もう3時間以上も論争を繰り返しているんだ。

 

俺、誰なんだろう。

 

そんなとき、ノックの音が。

 

あ!

 

2人の俺は叫んだ。

 

俺がいる。

 

3人の俺同士は、

侃侃諤諤と議論を戦わせた。

 

「俺が俺だ」

「俺が俺だ」

「俺が俺だ」

 

ノックの音。

 

あ!

俺が増えた。
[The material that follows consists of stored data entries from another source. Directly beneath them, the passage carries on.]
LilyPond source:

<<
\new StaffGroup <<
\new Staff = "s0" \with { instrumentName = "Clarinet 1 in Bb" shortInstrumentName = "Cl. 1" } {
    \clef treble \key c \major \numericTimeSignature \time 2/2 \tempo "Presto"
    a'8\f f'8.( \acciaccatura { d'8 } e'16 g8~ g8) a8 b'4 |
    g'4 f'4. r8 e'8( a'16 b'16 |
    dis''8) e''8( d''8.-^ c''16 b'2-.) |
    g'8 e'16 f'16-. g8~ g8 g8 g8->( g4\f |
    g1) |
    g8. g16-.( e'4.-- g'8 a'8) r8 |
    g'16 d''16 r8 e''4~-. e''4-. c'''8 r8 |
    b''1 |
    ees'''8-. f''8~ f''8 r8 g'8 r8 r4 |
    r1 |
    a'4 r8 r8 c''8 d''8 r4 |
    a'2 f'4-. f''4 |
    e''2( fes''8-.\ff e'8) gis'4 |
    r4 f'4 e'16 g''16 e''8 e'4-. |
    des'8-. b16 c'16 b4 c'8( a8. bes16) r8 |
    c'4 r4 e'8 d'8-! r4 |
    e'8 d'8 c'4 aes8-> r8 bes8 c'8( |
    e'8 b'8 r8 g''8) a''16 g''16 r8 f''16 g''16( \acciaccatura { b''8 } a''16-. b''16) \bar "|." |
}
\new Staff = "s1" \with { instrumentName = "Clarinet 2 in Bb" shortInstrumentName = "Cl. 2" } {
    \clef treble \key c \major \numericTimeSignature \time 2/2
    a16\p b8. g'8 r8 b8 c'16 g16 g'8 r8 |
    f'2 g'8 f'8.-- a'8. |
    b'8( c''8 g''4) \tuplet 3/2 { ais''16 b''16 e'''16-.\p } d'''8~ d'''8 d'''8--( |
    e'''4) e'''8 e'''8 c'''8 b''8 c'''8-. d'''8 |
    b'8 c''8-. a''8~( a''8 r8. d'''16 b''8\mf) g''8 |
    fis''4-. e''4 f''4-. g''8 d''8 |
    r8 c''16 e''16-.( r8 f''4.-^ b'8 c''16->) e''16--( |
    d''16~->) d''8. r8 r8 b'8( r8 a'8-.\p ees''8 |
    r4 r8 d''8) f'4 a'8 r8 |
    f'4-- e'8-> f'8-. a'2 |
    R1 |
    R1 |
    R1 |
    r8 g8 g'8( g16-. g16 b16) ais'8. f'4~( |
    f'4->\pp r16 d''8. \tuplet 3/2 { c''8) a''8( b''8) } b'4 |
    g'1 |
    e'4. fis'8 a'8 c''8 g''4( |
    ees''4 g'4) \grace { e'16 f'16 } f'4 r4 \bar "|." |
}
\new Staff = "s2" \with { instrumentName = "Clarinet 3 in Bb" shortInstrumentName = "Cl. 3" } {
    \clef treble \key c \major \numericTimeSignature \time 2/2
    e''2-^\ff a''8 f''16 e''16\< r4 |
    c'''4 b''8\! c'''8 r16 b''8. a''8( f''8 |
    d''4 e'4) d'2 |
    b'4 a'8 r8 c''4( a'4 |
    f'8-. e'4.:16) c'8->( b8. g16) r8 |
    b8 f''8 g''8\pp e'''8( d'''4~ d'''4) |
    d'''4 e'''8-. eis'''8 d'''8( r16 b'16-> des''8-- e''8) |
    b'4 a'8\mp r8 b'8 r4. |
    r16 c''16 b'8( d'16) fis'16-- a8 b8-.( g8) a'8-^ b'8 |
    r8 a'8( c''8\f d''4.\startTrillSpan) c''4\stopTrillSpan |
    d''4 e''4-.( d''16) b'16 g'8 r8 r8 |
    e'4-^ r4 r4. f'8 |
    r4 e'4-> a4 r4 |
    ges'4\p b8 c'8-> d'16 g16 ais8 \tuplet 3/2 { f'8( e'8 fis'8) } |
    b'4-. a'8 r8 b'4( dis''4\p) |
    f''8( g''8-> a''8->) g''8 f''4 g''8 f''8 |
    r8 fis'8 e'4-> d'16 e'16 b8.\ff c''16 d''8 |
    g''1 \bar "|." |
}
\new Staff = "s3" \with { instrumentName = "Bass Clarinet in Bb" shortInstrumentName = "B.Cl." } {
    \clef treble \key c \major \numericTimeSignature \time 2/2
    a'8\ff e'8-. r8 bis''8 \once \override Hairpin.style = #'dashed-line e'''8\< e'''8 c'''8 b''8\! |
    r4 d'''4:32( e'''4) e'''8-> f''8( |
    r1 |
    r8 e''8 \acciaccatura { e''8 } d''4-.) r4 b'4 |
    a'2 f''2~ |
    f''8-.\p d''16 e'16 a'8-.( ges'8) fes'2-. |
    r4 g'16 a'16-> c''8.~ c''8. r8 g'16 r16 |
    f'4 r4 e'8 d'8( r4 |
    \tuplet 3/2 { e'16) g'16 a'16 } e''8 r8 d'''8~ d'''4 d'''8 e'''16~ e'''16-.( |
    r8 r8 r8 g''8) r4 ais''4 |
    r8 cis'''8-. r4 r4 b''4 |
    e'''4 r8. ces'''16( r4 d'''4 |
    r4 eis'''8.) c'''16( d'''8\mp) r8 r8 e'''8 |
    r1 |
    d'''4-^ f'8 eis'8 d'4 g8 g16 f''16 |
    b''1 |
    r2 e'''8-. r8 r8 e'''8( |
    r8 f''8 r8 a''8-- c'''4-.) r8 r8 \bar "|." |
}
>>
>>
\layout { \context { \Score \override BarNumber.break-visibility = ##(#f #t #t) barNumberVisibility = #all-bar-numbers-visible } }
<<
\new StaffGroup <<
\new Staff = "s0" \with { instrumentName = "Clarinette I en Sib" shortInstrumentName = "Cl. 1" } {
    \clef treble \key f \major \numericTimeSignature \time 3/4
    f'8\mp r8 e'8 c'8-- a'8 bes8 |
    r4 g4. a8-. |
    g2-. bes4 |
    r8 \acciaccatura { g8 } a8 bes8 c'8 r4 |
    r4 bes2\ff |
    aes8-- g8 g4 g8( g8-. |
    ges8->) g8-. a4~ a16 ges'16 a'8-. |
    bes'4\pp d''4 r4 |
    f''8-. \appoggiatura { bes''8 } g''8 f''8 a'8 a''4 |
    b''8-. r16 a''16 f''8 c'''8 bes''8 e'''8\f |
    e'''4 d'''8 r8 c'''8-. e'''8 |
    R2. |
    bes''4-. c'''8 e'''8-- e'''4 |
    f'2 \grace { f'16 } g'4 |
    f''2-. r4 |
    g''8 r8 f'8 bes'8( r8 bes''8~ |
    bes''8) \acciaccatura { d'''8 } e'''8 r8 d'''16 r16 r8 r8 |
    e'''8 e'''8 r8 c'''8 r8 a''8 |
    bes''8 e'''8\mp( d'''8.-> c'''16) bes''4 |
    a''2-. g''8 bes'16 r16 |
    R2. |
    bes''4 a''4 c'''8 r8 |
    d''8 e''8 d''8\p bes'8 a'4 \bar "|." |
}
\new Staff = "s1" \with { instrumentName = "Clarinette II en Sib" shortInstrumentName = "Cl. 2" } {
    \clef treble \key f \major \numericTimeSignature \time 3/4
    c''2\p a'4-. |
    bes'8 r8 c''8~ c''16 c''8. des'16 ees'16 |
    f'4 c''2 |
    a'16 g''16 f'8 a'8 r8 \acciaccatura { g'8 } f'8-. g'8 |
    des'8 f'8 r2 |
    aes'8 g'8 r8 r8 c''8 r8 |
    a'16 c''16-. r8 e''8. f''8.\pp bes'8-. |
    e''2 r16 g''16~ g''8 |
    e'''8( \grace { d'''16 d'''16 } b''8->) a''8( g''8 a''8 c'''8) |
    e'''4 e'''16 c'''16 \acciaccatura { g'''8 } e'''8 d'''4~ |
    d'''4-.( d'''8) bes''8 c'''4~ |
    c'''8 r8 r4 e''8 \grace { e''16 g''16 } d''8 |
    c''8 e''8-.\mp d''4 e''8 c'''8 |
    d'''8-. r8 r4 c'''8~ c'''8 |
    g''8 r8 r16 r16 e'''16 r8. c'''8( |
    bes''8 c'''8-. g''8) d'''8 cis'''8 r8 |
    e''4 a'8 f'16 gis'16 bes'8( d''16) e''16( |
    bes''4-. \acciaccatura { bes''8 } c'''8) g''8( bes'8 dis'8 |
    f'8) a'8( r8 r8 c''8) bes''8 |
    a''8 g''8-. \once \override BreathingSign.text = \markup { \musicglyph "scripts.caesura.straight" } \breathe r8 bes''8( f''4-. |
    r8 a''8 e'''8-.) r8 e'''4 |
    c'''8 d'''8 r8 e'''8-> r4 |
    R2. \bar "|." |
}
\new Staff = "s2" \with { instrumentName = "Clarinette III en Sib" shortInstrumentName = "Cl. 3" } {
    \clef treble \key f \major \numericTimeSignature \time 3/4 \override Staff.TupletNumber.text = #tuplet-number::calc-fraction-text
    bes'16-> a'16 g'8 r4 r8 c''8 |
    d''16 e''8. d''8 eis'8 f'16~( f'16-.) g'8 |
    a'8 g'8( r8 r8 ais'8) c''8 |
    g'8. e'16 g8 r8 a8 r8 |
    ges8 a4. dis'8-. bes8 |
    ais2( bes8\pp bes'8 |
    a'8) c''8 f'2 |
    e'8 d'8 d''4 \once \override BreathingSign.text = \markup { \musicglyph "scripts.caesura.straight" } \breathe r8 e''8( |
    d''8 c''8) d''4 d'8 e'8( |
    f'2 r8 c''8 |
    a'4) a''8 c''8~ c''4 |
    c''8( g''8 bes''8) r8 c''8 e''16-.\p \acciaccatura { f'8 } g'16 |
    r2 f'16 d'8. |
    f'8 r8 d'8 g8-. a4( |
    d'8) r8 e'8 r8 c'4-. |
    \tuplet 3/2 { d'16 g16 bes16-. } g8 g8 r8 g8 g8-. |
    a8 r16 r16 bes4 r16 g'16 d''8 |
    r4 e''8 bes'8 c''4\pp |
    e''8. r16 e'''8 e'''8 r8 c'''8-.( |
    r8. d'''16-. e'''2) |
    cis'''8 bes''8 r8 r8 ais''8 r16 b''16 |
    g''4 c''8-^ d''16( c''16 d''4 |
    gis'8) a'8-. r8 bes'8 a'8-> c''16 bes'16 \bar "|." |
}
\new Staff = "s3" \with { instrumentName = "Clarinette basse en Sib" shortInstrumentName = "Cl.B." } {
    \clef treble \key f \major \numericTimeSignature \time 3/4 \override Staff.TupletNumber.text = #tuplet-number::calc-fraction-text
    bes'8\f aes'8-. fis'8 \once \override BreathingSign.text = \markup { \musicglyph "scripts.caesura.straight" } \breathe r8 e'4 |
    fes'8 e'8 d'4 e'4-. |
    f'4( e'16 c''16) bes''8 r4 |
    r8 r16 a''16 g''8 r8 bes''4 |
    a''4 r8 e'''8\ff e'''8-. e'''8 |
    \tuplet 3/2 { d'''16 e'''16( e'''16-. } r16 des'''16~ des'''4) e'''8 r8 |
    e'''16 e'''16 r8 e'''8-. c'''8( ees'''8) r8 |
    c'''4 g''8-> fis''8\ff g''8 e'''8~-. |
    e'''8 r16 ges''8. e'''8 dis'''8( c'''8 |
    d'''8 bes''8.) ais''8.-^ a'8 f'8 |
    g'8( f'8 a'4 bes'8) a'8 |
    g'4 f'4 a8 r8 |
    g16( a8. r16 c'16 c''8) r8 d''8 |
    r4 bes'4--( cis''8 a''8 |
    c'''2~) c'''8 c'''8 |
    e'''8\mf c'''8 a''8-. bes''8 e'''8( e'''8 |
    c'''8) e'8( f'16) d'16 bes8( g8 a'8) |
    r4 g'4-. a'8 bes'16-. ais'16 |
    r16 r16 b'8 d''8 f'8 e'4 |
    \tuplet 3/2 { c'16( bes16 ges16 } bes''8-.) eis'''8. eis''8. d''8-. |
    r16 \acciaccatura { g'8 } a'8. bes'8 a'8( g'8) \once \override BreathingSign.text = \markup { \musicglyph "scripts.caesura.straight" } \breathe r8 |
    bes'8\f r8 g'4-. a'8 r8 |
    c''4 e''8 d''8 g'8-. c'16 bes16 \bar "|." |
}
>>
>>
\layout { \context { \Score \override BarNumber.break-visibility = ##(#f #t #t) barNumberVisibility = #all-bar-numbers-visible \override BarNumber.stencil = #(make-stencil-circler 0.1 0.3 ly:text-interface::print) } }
4人の俺。

 

喧喧囂囂、もはや収集のつかない議論。

 

ノック・・・

あ!

 

ノック・・・

あ!

・・・

 

・・・

100人の俺。

俺は、俺が誰なんだか訳がわからなくなってしまった。

俺も、俺が俺なんだか何なんだか訳が分からぬ。

俺だって、俺が誰だか・・・

 

何しろ、全て俺なのだ。

誕生日はもちろん、自分しか知らない秘密も知っていた。

3日前に腐った弁当を食べて以来、腹を壊していることも、皆知っていた。

 

困った事態だ。

俺がこんなにいるとは。

 

俺は、言った。

「なぁ、誰が俺なんだい?」

 

俺達は、答えた。

「俺さ」

 

一人の俺が、溜まらず叫んだ

「うわぁぁぁぁぁぁぁぁぁぁぁぁぁぁぁぁぁぁ」

最後に現れた俺だった・・・

 

***

目が覚める。

男は、自分が一人であることを知ると、ほっとする。

ほっとはしたが、なかなかいい気分になれない。

 

今日で、100人目か・・・

男は、浮かない顔をしながら、独り言を呟いた。

 

その日の夜、男は101人目の俺に出くわした。